According to the National Bureau of Statistics (NBS), Nigeria’s economy grew by 4.23 percent year-on-year in real terms in the second quarter of 2025
However, the bank forecasts a 4.0 percent GDP growth rate for 2025, with stronger contributions from the manufacturing and services sectors.
The PMI survey, conducted between October 9 and 29, showed that business activity expanded at a faster pace during the month, with the headline index climbing to 54.0 points from 53.4 in September. This indicates an improvement in private sector conditions for the 11 consecutive months.
Oni said business activity started in the last quarter of 2025 on a strong note.
“The continued softening of price pressures and the launch of new products helped to boost new orders and output growth, especially in manufacturing,” he added.

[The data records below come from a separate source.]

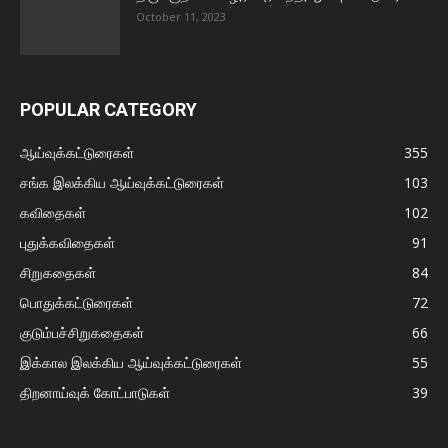
October 11, 2023
POPULAR CATEGORY
ஆய்வுக்கட்டுரைகள்
355
சங்க இலக்கிய ஆய்வுக்கட்டுரைகள்
103
கவிதைகள்
102
புதுக்கவிதைகள்
91
சிறுகதைகள்
84
பொதுக்கட்டுரைகள்
72
குடும்பச்சிறுகதைகள்
66
இக்கால இலக்கிய ஆய்வுக்கட்டுரைகள்
55
திறனாய்வுக் கோட்பாடுகள்
39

The survey disclosed that output growth hit a six-month high in October, with panelists highlighting the positive impact of rising new orders and the introduction of new products.
“Business activity increased across all four broad sectors, with growth fastest in manufacturing,” it said.
The report added that the launch of new products also helped to drive up customer numbers in October, thereby feeding through to rising new orders.
A recent softening of inflationary pressures also reportedly helped to boost demand. Although companies continued to increase their selling prices at a marked pace in response to higher input costs, the latest rise in charges was the second-slowest for five and a half years, quicker only than that seen in August.
“The rate of input cost inflation ticked higher, however, amid faster increases in both purchase prices and staff costs. That said, the increase in input prices was still muted compared to those seen in 2023 and 2024,” the PMI report added.